Итак, сухая политическая история мало удовлетворила меня сначала в моем заточении, не показав мне никаких общих законов, и я сам стал отыскивать их[19].

И вот, по аналогии с современными зоологиями и ботаниками, мне захотелось написать естественную историю богов и духов, и я составил ее план. Вырабатывалась большая и очень оригинальная книга, иллюстрированная старинными и новейшими рисунками фантастических существ, которые я уже отметил в разных попадавшихся мне изданиях для воспроизведения в ней. 

Эскизировав эту свою предполагаемую большую работу в общих чертах (так как письменные принадлежности можно было беспрепятственно иметь в Доме предварительного заключения) и чувствуя, что ее детальная отделка требует редких материалов, которые можно добыть только в академических библиотеках, я оставил ее в том общем наброске, какой я мог сделать при своих наличных условиях, и принялся пока изучать последнюю отрасль исторических наук — экономическую. 
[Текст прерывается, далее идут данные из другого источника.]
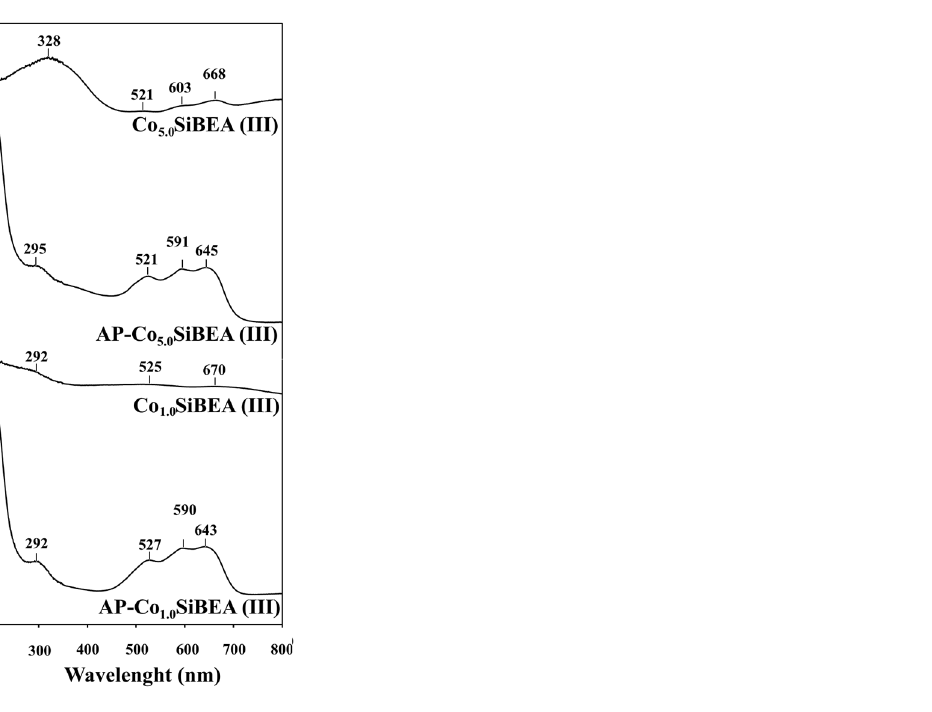
Figure 7. DR UV-vis spectra of selected samples of AP-Co x SiBEA(III) and Co x SiBEA(III) series recorded at room temperature and under ambient atmosphere.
В результате двух-трех месяцев постоянных занятий я составил план и начал писать наброски для новой книги, опять по образцу зоологии, которую я назвал: «Естественная история человеческого труда и его профессий». 

Так набрасывал я мало-помалу свои заметки в полутемной камере Дома предварительного заключения, но мне не суждено было их там окончить. Работая по целым дням, я даже и не предполагал, что за стенами моей тюрьмы идут серьезные хлопоты о моем освобождении и что эти хлопоты ведет не кто иной, как мой отец, с которым, как мне казалось, я порвал всякие сношения из-за разницы в убеждениях... 

И вот неожиданное свершилось: двери темницы вдруг раскрылись передо мною, и я вышел на свободу не посредством побега, как всегда предполагал, а на «легальных» основаниях, и моя жизнь, казалось, волею судьбы пошла вдруг совсем по новому направлению, как раз по направлению к благополучному окончанию всех задуманных мною научных проектов. 

Как быстро кончилось это «новое направление», я расскажу потом. Теперь же мне время поставить точку над «Днями моего испытания». Это было мое первое испытание, и мне предстояло еще много других таких же в будущем. Но оно подготовило меня к остальным и сделало более сознательным перед начавшейся для меня впоследствии новой деятельностью, несравненно более ответственной и опасной, чем все, что происходило до тех пор.